Ходят слухи, без сомнения правдивые, что партийное начальство драпало на самолетах. А как же простые люди, дети?! В Киеве людей выгнали на демонстрацию. И детей, детей! Детей выгнали на демонстрацию, и дети шли под красными знаменами.
Как люди, совершившие подлость, могут жить дальше? Чужие облученные дети будут им во сне являться, что они им скажут? Что жизнь – сложная штука, что, действуя против партийной инструкции, они потеряли бы должность, что совершили подлость ради своих детей?
Чем это отличается от фашизма? Убить чужих детей ради своих? Все это история уже знает. Есть ли у палача совесть? Есть, конечно! Думаю, что плачут от ужаса все: и палачи, и герои. Но у героя есть утешение в его печали, а у палача нет, и оттого его мучительно жалко.

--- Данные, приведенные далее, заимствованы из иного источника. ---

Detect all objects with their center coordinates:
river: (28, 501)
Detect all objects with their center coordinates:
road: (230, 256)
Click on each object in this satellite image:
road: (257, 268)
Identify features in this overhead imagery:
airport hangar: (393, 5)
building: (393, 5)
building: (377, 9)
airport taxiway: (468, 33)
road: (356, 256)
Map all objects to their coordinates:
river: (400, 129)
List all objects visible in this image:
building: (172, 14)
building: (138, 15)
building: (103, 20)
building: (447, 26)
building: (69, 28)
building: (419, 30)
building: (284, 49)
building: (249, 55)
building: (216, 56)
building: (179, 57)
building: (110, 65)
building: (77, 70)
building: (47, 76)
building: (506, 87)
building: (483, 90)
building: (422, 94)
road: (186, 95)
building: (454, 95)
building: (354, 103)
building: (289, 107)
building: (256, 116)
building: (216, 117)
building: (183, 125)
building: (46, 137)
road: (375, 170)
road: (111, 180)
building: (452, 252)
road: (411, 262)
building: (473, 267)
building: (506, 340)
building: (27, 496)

Вдруг шевельнулось совершенно нелепое. На сколько километров городок Проскуров отстоит от Чернобыля? Это любопытный психологический феномен, реакция на генетическом уровне, ведь родных никого на папиной родине в Проскурове не осталось и я не видел их никогда. Только строчки письма из Америки от чудом выжившей папиной любимой сестрички Иды. Того письма, что я ему не показал. И за которое до сих пор мучаюсь. Не хотел, чтобы он боялся за мою секретность. Но может быть, нужно было отдать ему то письмо, пока он был жив, может быть, счастье было бы больше страха? Теперь не узнаешь.
Горбачев наконец-то выступил по телевизору с обращением к стране, рассказал, что произошло. Понимает ли он, что Чернобыль – это конец Советам как политическому строю? Возможно ли, что мы будем жить в стране, которой сможем гордиться?
Давно уже не удивляюсь, что кажущееся огромным одному для другого не представляет интереса. Нет минуты, чтобы я не думал о Чернобыльской катастрофе, а заглянувший сегодня к Манечке Виталик Ростов взахлеб, как о самом важном в мире, рассказывал о съезде кинематографистов. На котором он сам, конечно, не присутствовал, но он ведь из кинематографической среды, все подробно знает и в лицах передал все выступления.
Он остроумный мальчик. Сыпет прибаутками, стишками, например: «Не стесняйся, пьяница, носа своего, он ведь с нашим знаменем цвета одного». В этом стишке есть глубокая мысль о глупости горбачевской антиалкогольной кампании. Наши вожди обладают истовой верой в то, что природа подвластна любым их решениям. Реки потекут вспять, народ перестанет пить.
Виталик принес Манечке наклейки в конверте, я отклеил с конверта марку, сохраню для истории.
О съезде действительно много говорят, «Голос Америки» называет его бунтом режиссеров. Кинематографисты первые из всех честно сказали, что дальше жить по-старому нельзя. Цензура не пропускает лучшие фильмы, и они ложатся на полку. Писатель Борис Васильев сказал: «Хватит быть рабами!» Перестали быть рабами и избрали начальниками демократов вместо ретроградов.